The Matthews were an eccentric couple who headquartered many of their favorite organizations from the home. Marcia was President and Jason Secretary-Treasurer of the Legion for the Survival of Freedom, a non-profit dedicated to the dignity of man and the preservation of freedom opposing communism. They ran a weekly radio show and were publisher and editor of a magazine featuring articles by some of the mot important writers in the United States.
Marcia died in 1963 in the home and Jason died a year later in 1964. Thought of as wealthy McAllen citizens, they had around $14 dollars in the bank at the time of their deaths.
From 1964 to 1967 Quinta Mazaltan sat unoccupied by any family. It was used for short times by a church or a coffee house. In 1967 Hurricane Beulah destroyed much of the roof and left the home in shambles. In 1968 Frank and Marilyn Schultz purchased the estate and began and almost endless restoration. For 30 years Quinta Mazaltan became a showplace where the Schultz family raised their children. In 1991 Mrs. Schultz died and shortly thereafter Mr. Schultz put the property up for public auction. In the spring of 1998 the City of McAllen purchased the historic estate. The estate now offers nature trails, a children’s Discovery Center and a beautiful rental facility for meetings, conferences and weddings.

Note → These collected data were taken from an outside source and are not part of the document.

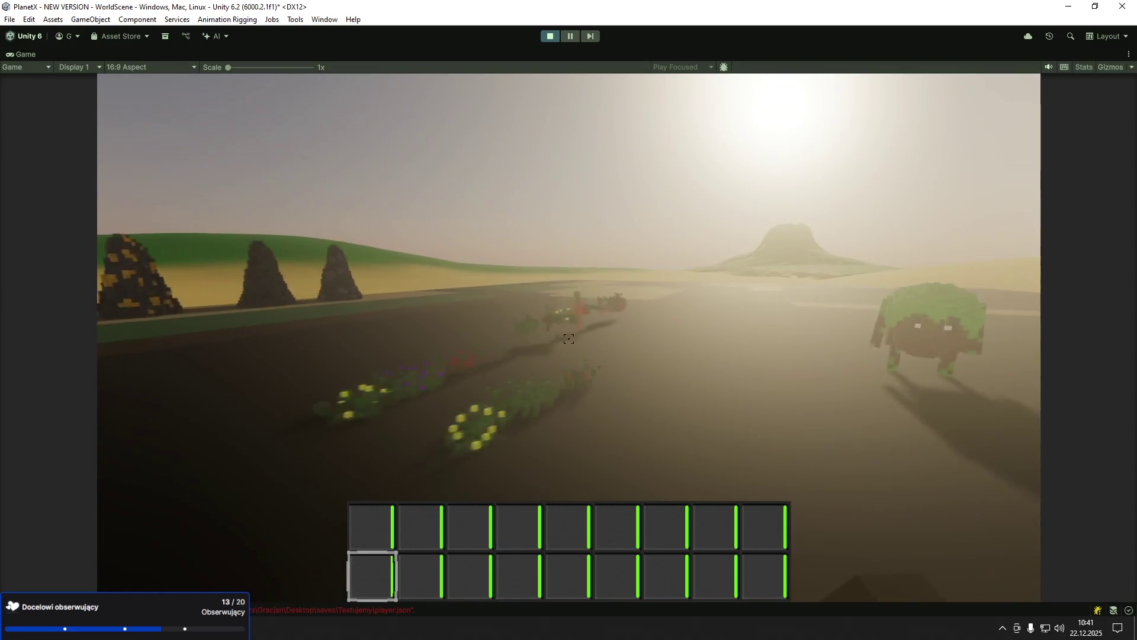
key("a")
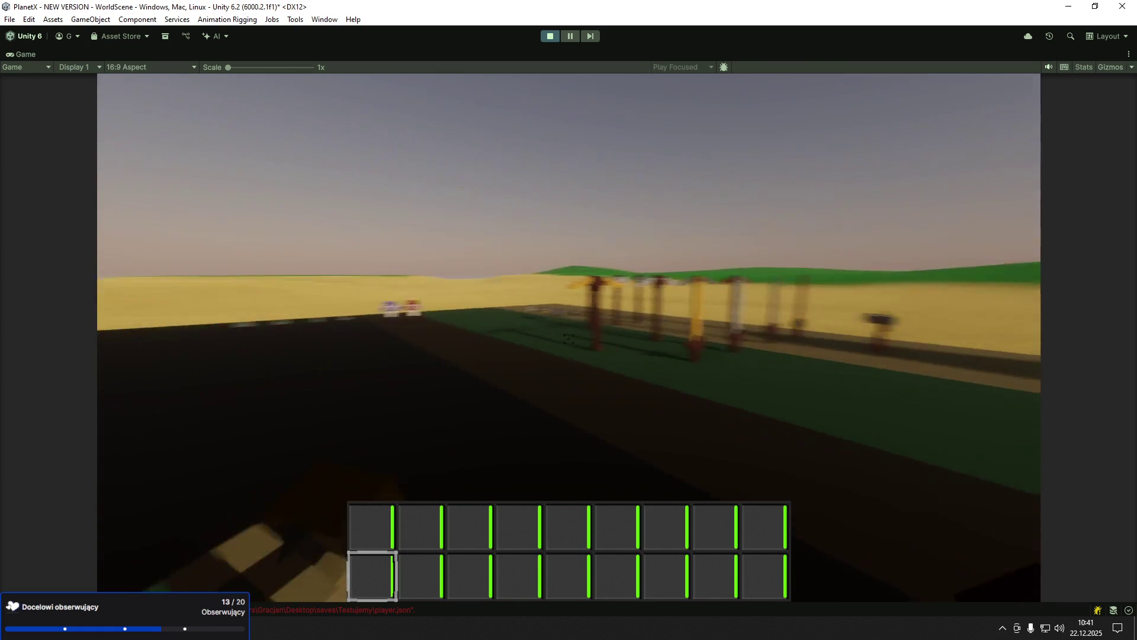
key("w")
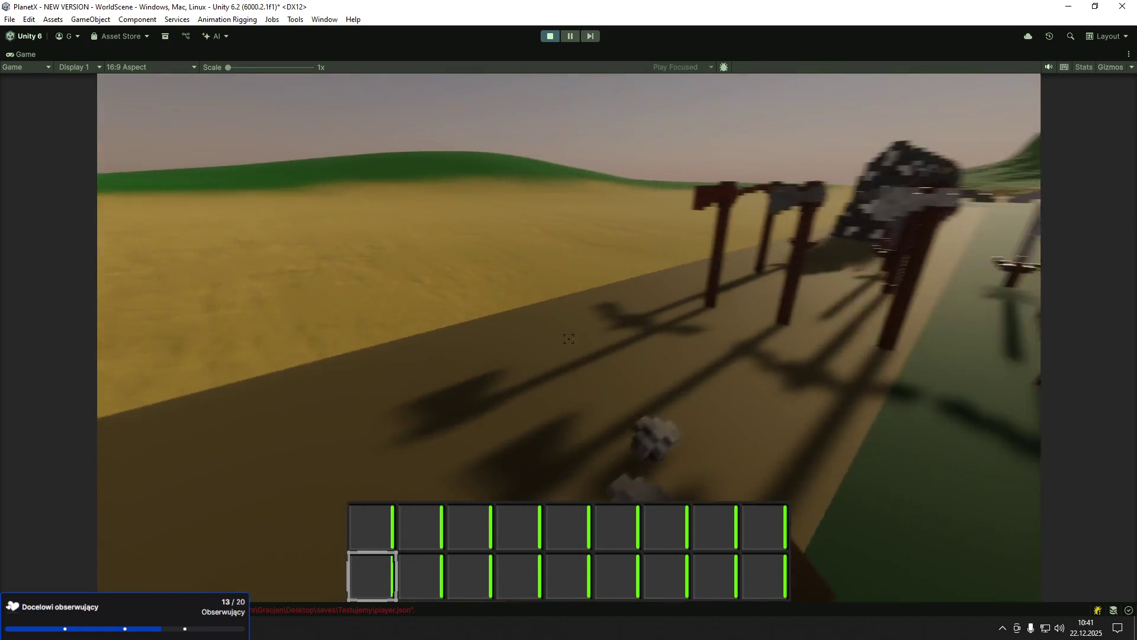
key("w")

The property is beautiful and full of authentic artifacts and you can easily spend a full day exploring it all.
McAllen, although a relatively unknown spot when it comes to vacation travel, is definitely worth the visit. There are many interesting spots to visit, great food and friendly people!
Disclosure: I was provided with accommodations, meals and other compensation for the purposes of this review by the McAllen Convention & Visitor Bureau. All opinions are my own and my review has not been influenced in any way.